Anyways, after getting packed we loaded the truck, picked our friend Curtis and headed to the mountains. About 4 hours later we finally hit a dirt road that signified the destination was approaching. We could tell we were getting further from civilization as we drove. Houses got smaller, vegetation got taller, the road got rockier, and we began passing more people on horseback than in vehicles. I don’t think anything less than the Ford F-250 we were in would have made it. At one point we reached a suspension bridge hanging over the rushing river that swayed and creaked as we drove over it. All I could do was laugh. Finally, as herd of dogs welcomed us, we pulled up to the outpost.

After unloading, Honorio and his son Josephat joined us. Honorio is our connection with the Cabecar Indian Tribe. He is a native Cabecar, which is easily distinguished by his dark skin and differing facial features. Honorio took classes at the Seminary in San Jose and spoke to Wil a few times asking him to visit. The time has come. We talked about the next few days as we walked down the street from the outpost to a friendly Costa Rican family that cooked us dinner. We stepped into their small house to be consumed by the smell of rice and beans. Wooden boards constructed the walls fit together like a puzzle and a wood-burning stove sat in the corner. We sat and ate. Three Americans, two Costa Ricans, and two Cabecar Indians were all in the room enjoying each other’s company. I just realized how difficult it is going to be for me to communicate. I speak English, they speak Cabecar, and the common ground is Spanish. I don’t speak Spanish, so in order for me to talk to one of the indigenous, I will have to talk to Wil, who will talk to Honoria, who will finally deliver my message.

§ **Provided records**:

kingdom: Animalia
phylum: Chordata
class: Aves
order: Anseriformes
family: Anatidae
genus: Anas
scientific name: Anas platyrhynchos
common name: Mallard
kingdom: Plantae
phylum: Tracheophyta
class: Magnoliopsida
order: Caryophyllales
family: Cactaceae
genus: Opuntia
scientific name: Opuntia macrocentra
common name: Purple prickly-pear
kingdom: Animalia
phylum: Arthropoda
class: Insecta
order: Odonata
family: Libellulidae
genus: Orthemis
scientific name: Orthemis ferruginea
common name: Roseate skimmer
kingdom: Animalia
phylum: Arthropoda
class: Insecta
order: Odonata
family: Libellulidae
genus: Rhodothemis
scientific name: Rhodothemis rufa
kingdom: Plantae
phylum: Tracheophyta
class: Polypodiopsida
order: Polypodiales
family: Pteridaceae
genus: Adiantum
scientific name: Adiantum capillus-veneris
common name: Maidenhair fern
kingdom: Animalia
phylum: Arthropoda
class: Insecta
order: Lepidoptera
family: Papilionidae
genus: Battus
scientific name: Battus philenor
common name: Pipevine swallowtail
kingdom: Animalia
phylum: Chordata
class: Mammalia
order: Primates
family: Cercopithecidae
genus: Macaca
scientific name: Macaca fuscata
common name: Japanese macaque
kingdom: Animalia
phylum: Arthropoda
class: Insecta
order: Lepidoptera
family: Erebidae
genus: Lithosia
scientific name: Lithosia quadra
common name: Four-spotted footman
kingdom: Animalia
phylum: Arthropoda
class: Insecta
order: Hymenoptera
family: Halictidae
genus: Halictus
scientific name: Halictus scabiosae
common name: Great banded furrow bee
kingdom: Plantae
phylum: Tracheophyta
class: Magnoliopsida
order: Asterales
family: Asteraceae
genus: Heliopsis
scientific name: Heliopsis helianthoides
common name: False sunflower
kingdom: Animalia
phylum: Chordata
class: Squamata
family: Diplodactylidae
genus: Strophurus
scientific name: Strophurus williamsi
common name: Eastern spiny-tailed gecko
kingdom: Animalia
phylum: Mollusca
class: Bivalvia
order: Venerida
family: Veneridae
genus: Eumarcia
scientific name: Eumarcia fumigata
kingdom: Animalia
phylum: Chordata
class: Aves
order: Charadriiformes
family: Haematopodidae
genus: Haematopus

§ **List of tasks**:
A) In the account of the drive to the mountains, what changes did the travelers notice as they got further from civilization? List them all.
B) In the account of the mountain trip, where did Honorio take classes?
C) Carry on the account of the mountain trip from the point where it stops.
The data plays no part in any of this.

§ **Responses by task**:
A)
- Houses got smaller.
- Vegetation got taller.
- The road got rockier.
- They began passing more people on horseback than in vehicles.

B) At the Seminary in San Jose.

C)
The sun has set and the bed is calling my name. The alarm will be yelling it at 4:30 a.m. telling me to get up and begin our ten-hour hike through the jungle. God be with us.

Day 1 – Tuesday, Febrauary 1st - 2:10 p.m.

Morning came early. Very early. In fear of oversleeping, my mind woke me up every few hours. Eventually, at 4:15 a.m., I awoke and took my last shower for the next few days. Finally, after a long day of hiking we made it. I don’t think the word hike is appropriate… Let’s use trek. Let me tell you about the trek:

The rooster has yet to crow. The sun has yet to rise. I am lacing up my Soloman’s thinking about what is ahead of us today. Supposedly a long battle with rocks, water, and altitude. Honoria is preparing the horses to carry a few of our bags. I opened the Bible to get my mind focused for the day and I conveniently came to Psalm 46. Perfect for the morning and situation we are about to walk into. Psalm 46:10 “Be still, and know that I am God.” I pray this journey, that is going to take us deep into the jungle, will also take us deep into the heart of God. I pray we are able to simply learn.

The Trek Breakdown:
Hour ONE - We drove as far as we could in an offroad Jeep. A hill approached us, and as hard at the Jeep tried, it was unclimable. “This is it.” Wil said, “We start here.” It is 5:30 in the morning and the sunlight over the hill is beginning to illuminate the clouds resting in the valley. Our two horses carried most of the load. I thank God for horses. The journey we had been talking about for months had just begun. We are trying to get as many pictures as possible of the sunrise while watching the ground in front of us. A swinging wooden suspension bridge overhands a river in our path. I picture the scene in an Idian Jones Movie with the swinging, falling rope bridge. Hopefully ours doesn’t end the same way. Boards are missing from the bridge, so we hopscotch with keen eyes over the holes leading towards rock faces and rushing water. Our ambition however, is set and ready to conquer the world. This bridge is first.

Hour TWO – Honoria says, “just a few more minutes and around this corner we will reach the first church checkpoint to rest.” A few more minutes passes, corner after corner we turn, no church, no checkpoint, no rest, no water. I’m beginning to question his time estimates. The hike has become more of a climb. Breathing is now heavy and sweat is pouring down our faces soaking our shirts. Our hopes are still high.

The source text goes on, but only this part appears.